Por sus autoficciones, y también porque ha publicado muchos textos autobiográficos, y porque ella misma lo dice, es que puede hablarse de una prosa, en parte, autorreferencial: “Todo lo que escribo tiene una fuerte base autobiográfica, pero el registro de algunos textos, como los de Primera persona, por ejemplo, lo evidencian más porque están más explícitamente en el terreno de la no ficción, como todo lo que escribo por encargo. La escritura para mí es una manera de escribirme, y de descubrir quién soy, qué pienso, qué me importa del mundo. Todo lo que escribo está tomado de un entorno que me es familiar, porque me cuesta escribir sobre cosas con las que no siento esa cercanía”, me dice.
Cosas peores (2014), su libro de cuentos, propone una mirada mucho más externa. “Me pasa eso mucho con los cuentos, que me interesa mirar y contar más desapasionadamente (o técnicamente, quizá) que en las novelas o ensayitos”. Pero también le pasa con su más reciente novela, Tiempo muerto. Esos dos libros se alejan de lo autorreferencial. Con el primero, incursiona en un realismo siempre descarnado, pero con un acento también en situaciones con cierto grado de surrealismo o extrañeza. “Cosas peores– dice Camilo Castillo– es una obra muy cuidadosa en el lenguaje y las imágenes.
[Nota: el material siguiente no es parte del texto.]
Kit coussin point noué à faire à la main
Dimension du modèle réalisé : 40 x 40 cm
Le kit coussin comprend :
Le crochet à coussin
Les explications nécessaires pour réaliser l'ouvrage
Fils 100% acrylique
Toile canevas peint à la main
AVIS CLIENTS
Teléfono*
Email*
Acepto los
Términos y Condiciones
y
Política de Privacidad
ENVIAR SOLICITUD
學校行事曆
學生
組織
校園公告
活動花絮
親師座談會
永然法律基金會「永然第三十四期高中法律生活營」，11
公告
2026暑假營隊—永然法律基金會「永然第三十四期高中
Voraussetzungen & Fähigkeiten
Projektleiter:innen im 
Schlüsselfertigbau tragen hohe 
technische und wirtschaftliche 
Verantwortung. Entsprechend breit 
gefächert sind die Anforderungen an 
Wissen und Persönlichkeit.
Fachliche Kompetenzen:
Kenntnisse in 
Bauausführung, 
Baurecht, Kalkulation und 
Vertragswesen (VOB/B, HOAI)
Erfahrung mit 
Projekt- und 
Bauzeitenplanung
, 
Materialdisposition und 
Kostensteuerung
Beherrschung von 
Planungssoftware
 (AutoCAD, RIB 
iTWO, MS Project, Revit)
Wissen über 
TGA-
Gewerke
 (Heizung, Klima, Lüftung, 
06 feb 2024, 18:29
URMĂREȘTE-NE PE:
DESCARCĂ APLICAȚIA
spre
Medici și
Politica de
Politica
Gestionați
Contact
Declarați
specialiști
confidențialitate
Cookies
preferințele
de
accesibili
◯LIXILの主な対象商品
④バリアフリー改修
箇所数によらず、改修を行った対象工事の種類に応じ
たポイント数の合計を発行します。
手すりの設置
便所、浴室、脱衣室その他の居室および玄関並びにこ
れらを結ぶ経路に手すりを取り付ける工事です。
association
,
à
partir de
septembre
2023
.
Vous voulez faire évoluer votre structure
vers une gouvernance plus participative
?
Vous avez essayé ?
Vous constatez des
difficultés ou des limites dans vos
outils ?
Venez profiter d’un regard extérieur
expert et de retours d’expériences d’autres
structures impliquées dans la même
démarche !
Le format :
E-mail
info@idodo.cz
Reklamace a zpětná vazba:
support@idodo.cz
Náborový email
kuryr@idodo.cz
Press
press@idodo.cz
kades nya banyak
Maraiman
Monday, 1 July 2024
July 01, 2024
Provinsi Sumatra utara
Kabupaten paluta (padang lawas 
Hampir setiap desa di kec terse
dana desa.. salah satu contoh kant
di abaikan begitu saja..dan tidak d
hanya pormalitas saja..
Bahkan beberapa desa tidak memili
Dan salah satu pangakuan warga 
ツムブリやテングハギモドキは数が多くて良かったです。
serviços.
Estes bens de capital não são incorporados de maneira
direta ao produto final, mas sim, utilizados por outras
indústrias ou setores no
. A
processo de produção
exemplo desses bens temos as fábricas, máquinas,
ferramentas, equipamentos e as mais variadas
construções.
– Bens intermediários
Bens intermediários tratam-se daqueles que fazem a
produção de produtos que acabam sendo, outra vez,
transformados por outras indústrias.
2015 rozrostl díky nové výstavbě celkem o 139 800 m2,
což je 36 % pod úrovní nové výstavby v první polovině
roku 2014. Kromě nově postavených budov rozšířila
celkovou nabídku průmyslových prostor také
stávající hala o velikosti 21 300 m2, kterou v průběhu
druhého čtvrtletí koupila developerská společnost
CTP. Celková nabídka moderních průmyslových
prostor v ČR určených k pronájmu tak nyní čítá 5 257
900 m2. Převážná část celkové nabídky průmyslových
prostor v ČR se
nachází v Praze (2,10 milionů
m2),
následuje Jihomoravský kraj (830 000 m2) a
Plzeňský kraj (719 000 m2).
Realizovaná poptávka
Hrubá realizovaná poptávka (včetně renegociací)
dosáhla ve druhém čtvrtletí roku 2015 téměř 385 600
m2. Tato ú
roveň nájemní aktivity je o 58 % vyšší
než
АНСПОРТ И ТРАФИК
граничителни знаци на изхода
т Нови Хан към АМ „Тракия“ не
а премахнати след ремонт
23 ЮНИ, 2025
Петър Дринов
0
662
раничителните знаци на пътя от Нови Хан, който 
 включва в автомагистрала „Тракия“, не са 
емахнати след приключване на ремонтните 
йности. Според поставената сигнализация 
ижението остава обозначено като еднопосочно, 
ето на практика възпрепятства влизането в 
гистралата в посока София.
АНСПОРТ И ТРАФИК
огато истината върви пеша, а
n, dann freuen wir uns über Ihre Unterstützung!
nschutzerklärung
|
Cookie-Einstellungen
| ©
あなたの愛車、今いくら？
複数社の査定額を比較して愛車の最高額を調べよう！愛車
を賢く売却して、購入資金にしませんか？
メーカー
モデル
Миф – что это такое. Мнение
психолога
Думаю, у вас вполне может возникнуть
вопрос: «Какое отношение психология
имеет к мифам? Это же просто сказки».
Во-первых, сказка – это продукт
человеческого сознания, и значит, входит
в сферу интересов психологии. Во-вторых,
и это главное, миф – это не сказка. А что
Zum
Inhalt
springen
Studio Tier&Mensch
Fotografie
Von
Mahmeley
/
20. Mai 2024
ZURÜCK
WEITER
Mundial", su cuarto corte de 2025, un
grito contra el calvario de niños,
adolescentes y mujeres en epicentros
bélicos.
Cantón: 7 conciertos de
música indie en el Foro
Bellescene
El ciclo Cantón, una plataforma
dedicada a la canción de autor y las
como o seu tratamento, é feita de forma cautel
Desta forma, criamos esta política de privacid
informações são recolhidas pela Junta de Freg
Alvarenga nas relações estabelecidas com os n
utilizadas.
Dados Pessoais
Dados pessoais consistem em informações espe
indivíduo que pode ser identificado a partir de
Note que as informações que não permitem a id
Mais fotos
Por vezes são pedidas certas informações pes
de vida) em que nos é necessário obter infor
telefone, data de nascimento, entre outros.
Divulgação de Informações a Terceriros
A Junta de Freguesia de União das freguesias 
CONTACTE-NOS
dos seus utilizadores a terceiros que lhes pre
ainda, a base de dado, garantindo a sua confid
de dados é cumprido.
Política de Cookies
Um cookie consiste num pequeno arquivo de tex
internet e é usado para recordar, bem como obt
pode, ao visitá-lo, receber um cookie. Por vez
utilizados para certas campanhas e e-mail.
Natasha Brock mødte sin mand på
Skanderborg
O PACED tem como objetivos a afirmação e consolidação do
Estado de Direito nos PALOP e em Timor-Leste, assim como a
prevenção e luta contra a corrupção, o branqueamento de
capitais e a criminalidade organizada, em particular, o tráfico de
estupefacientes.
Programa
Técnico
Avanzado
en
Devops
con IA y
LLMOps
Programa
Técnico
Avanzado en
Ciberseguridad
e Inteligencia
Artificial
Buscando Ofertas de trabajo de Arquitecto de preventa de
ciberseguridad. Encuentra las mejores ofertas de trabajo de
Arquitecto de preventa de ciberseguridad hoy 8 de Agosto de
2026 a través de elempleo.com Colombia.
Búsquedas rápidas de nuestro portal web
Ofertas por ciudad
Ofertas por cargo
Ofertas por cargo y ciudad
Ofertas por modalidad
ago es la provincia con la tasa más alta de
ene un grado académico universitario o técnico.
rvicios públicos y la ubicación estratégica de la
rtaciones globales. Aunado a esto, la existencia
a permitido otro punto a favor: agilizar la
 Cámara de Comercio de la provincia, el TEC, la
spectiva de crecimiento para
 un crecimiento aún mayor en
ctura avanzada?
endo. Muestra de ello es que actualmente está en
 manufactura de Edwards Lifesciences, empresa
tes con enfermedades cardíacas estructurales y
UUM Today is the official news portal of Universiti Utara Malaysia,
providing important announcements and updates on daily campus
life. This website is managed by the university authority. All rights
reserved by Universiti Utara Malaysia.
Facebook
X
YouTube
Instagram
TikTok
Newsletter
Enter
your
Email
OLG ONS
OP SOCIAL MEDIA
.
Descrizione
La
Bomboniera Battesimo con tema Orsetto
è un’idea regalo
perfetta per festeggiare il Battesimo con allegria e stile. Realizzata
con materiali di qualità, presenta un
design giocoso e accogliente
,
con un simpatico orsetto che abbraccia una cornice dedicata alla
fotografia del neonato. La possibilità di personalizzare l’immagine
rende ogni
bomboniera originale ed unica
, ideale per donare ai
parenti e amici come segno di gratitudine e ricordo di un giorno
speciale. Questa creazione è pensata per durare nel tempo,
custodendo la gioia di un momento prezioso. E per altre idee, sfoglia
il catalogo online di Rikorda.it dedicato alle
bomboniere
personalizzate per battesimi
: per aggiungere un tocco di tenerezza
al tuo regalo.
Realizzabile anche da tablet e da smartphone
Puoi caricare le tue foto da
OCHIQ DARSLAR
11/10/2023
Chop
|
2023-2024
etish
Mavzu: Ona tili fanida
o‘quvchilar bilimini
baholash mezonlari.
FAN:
Allí se ve la artesanía”. Con el segundo, Tiempo muerto, el lenguaje está al servicio de lograr transmitir que a veces la vida pesa mucho; y de describir lo pesado del amor, en todas sus formas. Es una historia escrita con un lenguaje simple, y también lo es el contenido. El énfasis está en hacer sentir al lector siempre al borde de un abismo emocional, que se aproxima pero no llega del todo. Lo que queda es el peso, solamente, y el tedio.
Con su último libro, Primera persona, que en realidad reúne textos publicados en revistas como Piauí, de Brasil, García Robayo vuelve a lo autobiográfico, pero con una potencia y experimentación narrativas que parece haber ejercitado en sus dos libros anteriores. Aunque se desnuda ante los lectores, contando fragmentos y experiencias muy precisas de su propia vida, eso no es lo importante. Lo importante es la manera, el lenguaje, la exploración estilística. Es, de nuevo, abarcarnos a todos desde el punto de vista de lo humano, pero a través de la forma. En un segundo plano está la historia, lo narrado, porque en la forma, en el discurrir, se manifiesta la interioridad misma. Y así el dato, el hecho, se vuelven paradójicamente etéreos, oscuros.
Aquí me devuelvo para retomar aquello de la arbitrariedad de las emociones: es difícil ilustrar la irracionalidad con la escritura, con las palabras mismas, con algo tan lógico y racional como el lenguaje. Margarita García Robayo lo logra sin siquiera retorcerlo, sino más bien cortando aquí, sumando allá. Callando.